Hastalığın tedavisinde erken teşhisin değerine değinen ve tedavisi hakkında bilgiler veren Üroloji Uzmanı Doç. Dr. Şevket Tolga Tombul erken teşhisin değerine vurgu yaparak tedavi konusunda şunları söyledi;

Böbrek kanserinin teşhis üçlemesi vardır. Bunlar; böğür ağrısı, idrarda kanama ve ele gelen kitledir. Artık bunu hastalarımızın yüzde 30’unda dahi görmüyoruz, çok daha az bir kısmında görüyoruz. Birçok hiçbir semptom vermeden ortaya çıkıyor. Check up sırasında yahut diğer bir sebeple yapılan karın ultrasonlarında böbrekte lokalize küçük kitleler ortaya çıkabiliyor. Bu halde erken evrede teşhis alındığı vakitte böbrek kanserinin tedavisinde cerrahi kıymetli bir noktaya gelmektedir.

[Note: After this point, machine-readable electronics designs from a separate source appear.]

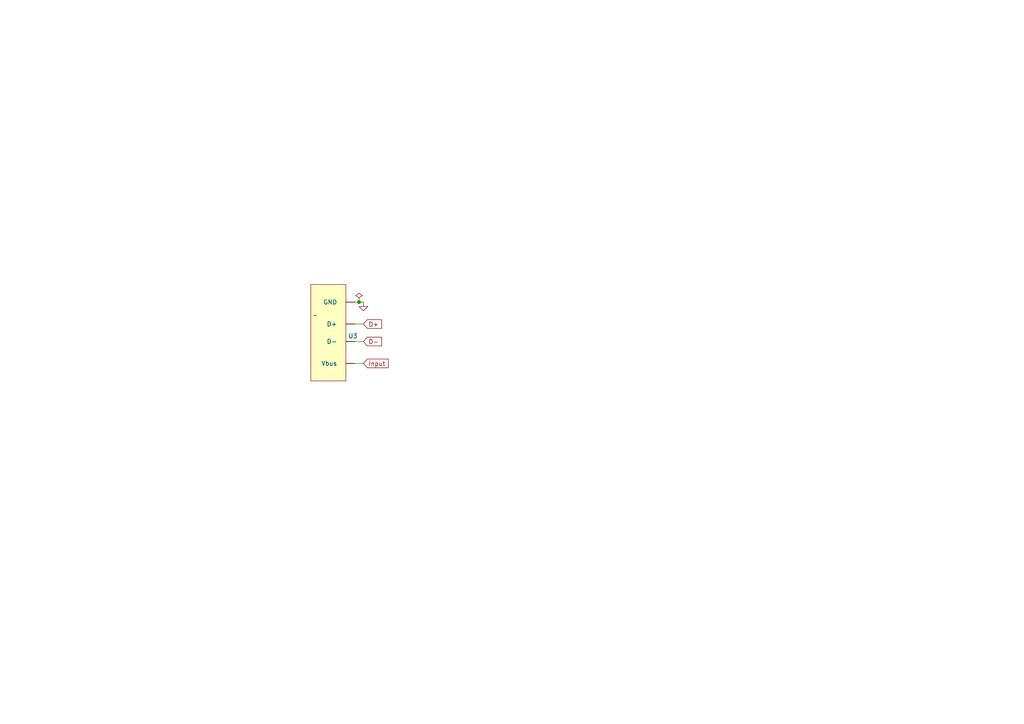
<source format=kicad_sch>
(kicad_sch (version 20230121) (generator eeschema)

  (uuid aae115c1-4a41-43af-ae39-b7d575743e29)

  (paper "A4")

  

  (junction (at 104.14 87.63) (diameter 0) (color 0 0 0 0)
    (uuid 2db7f8de-46aa-467d-b853-6af23a89a277)
  )

  (wire (pts (xy 102.87 105.41) (xy 105.41 105.41))
    (stroke (width 0) (type default))
    (uuid 6f27daef-f17f-4060-abd2-243f95d83048)
  )
  (wire (pts (xy 102.87 99.06) (xy 105.41 99.06))
    (stroke (width 0) (type default))
    (uuid 93e83cb3-bca6-400f-b8ce-35f5bf841b01)
  )
  (wire (pts (xy 102.87 87.63) (xy 104.14 87.63))
    (stroke (width 0) (type default))
    (uuid 96ae78e1-ba80-4846-b416-a6234aaccd81)
  )
  (wire (pts (xy 102.87 93.98) (xy 105.41 93.98))
    (stroke (width 0) (type default))
    (uuid 985d08ae-5703-47d8-8418-117a28920e51)
  )
  (wire (pts (xy 104.14 87.63) (xy 105.41 87.63))
    (stroke (width 0) (type default))
    (uuid add666df-8945-491e-89f0-5bda19f179b2)
  )

  (global_label "Input" (shape input) (at 105.41 105.41 0) (fields_autoplaced)
    (effects (font (size 1.27 1.27)) (justify left))
    (uuid 34424d38-e7ad-4c26-9957-d23387454d09)
    (property "Intersheetrefs" "${INTERSHEET_REFS}" (at 113.0933 105.41 0)
      (effects (font (size 1.27 1.27)) (justify left) hide)
    )
  )
  (global_label "D+" (shape input) (at 105.41 93.98 0) (fields_autoplaced)
    (effects (font (size 1.27 1.27)) (justify left))
    (uuid 4cbadf9e-8844-4c3e-88d2-54fb136f0a5f)
    (property "Intersheetrefs" "${INTERSHEET_REFS}" (at 111.1582 93.98 0)
      (effects (font (size 1.27 1.27)) (justify left) hide)
    )
  )
  (global_label "D-" (shape input) (at 105.41 99.06 0) (fields_autoplaced)
    (effects (font (size 1.27 1.27)) (justify left))
    (uuid adcc50a1-dcb7-4ba2-9564-8118174c53ce)
    (property "Intersheetrefs" "${INTERSHEET_REFS}" (at 111.1582 99.06 0)
      (effects (font (size 1.27 1.27)) (justify left) hide)
    )
  )

  (symbol (lib_id "usbc:USBC-THT") (at 91.44 91.44 0) (unit 1)
    (in_bom yes) (on_board yes) (dnp no) (fields_autoplaced)
    (uuid 1c6f3b58-0929-4307-8636-fd945bc2df1b)
    (property "Reference" "U3" (at 100.965 97.4718 0)
      (effects (font (size 1.27 1.27)) (justify left))
    )
    (property "Value" "~" (at 91.44 91.44 0)
      (effects (font (size 1.27 1.27)))
    )
    (property "Footprint" "VR20S3V3:USB-C 2.0 Female to DIP Adapter" (at 91.44 91.44 0)
      (effects (font (size 1.27 1.27)) hide)
    )
    (property "Datasheet" "" (at 91.44 91.44 0)
      (effects (font (size 1.27 1.27)) hide)
    )
    (pin "" (uuid 85771889-0917-4d38-9a88-0fac492fbc48))
    (pin "" (uuid 85771889-0917-4d38-9a88-0fac492fbc48))
    (pin "" (uuid 85771889-0917-4d38-9a88-0fac492fbc48))
    (pin "" (uuid 85771889-0917-4d38-9a88-0fac492fbc48))
    (instances
      (project "BatterySystem"
        (path "/087df5f5-f8bd-4aad-837d-9ee553cf1b81/c2cf6bc5-c7a7-4536-bd5f-b8479578647d"
          (reference "U3") (unit 1)
        )
        (path "/087df5f5-f8bd-4aad-837d-9ee553cf1b81/f69338eb-3566-41cb-8f9e-7317d4388319"
          (reference "U3") (unit 1)
        )
      )
    )
  )

  (symbol (lib_id "power:PWR_FLAG") (at 104.14 87.63 0) (unit 1)
    (in_bom yes) (on_board yes) (dnp no) (fields_autoplaced)
    (uuid 2fd03901-8822-4821-a3b1-4ec9578036ee)
    (property "Reference" "#FLG01" (at 104.14 85.725 0)
      (effects (font (size 1.27 1.27)) hide)
    )
    (property "Value" "PWR_FLAG" (at 104.14 84.1281 0)
      (effects (font (size 1.27 1.27)) hide)
    )
    (property "Footprint" "" (at 104.14 87.63 0)
      (effects (font (size 1.27 1.27)) hide)
    )
    (property "Datasheet" "~" (at 104.14 87.63 0)
      (effects (font (size 1.27 1.27)) hide)
    )
    (pin "1" (uuid 04db4162-16c1-4605-8b1d-87b77b20d8f3))
    (instances
      (project "BatterySystem"
        (path "/087df5f5-f8bd-4aad-837d-9ee553cf1b81/c2cf6bc5-c7a7-4536-bd5f-b8479578647d"
          (reference "#FLG01") (unit 1)
        )
        (path "/087df5f5-f8bd-4aad-837d-9ee553cf1b81/f69338eb-3566-41cb-8f9e-7317d4388319"
          (reference "#FLG01") (unit 1)
        )
      )
    )
  )

  (symbol (lib_id "power:GND") (at 105.41 87.63 0) (unit 1)
    (in_bom yes) (on_board yes) (dnp no) (fields_autoplaced)
    (uuid bca070fb-2f61-42f3-bb08-ffa36a896729)
    (property "Reference" "#PWR011" (at 105.41 93.98 0)
      (effects (font (size 1.27 1.27)) hide)
    )
    (property "Value" "GND" (at 105.41 91.7655 0)
      (effects (font (size 1.27 1.27)) hide)
    )
    (property "Footprint" "" (at 105.41 87.63 0)
      (effects (font (size 1.27 1.27)) hide)
    )
    (property "Datasheet" "" (at 105.41 87.63 0)
      (effects (font (size 1.27 1.27)) hide)
    )
    (pin "1" (uuid 27e87372-858e-41f3-a2c2-c3a899f67e6e))
    (instances
      (project "BatterySystem"
        (path "/087df5f5-f8bd-4aad-837d-9ee553cf1b81/c2cf6bc5-c7a7-4536-bd5f-b8479578647d"
          (reference "#PWR011") (unit 1)
        )
        (path "/087df5f5-f8bd-4aad-837d-9ee553cf1b81/f69338eb-3566-41cb-8f9e-7317d4388319"
          (reference "#PWR011") (unit 1)
        )
      )
    )
  )
)

</source>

Son vakitlerde olan gelişmelere paralel olarak da böbrek cerrahisinde de yaklaşımlar değişmekle birlikte erken evrede teşhis almış hastalıkta cerrahi ön plana çıkabilmektedir. Böbrek kitlesi ne kadar küçük çapta ve erken evrede teşhis alırsa kapalı ya da robotik yolla cerrahi süreçle çıkartabilmek mümkün olabilmektedir. Bu küçük kitlelerin ana tedavi formu cerrahi süreç ile kitlenin büsbütün böbreği koruyarak çıkartılmasıdır.

İleri evrelere geçtikçe hastalıktan kurtulmak için böbreğin tamamını almak gerekiyor. Bu evreden sonra şayet bedenin öbür yerlerine yayılmış bir hastalık varsa da böbreğin çıkartılmasıyla birlikte ek onkolojik tedaviler (hedeflenmiş tedaviler gibi) gerekebilmektedir. Bunu da onkoloji kısmıyla birlikte planlayarak hastalarımıza uygulamaktayız. Bu nedenle ultrasonda böbrek kitlesi gözüken bir hastada kesinlikle ileri prosedürlerle MR, tomografi ile değerlendirmeler yaparak, beden içerisindeki yayılma durumunu kıymetlendiriyoruz.

Hastaların yaşı, genel sağlık durumları, cerrahiye uygun olup, olmadıkları cerrahi tedavi için değerli bir kriter olabiliyor. Bazen küçük boyutlu kitleleri olabilmekte ancak hastalarımızın yaşı cerrahiye uygun olmadığı vakitte lokal ablatif tedaviler dediğimiz teknikler de gündeme gelebilmektedir.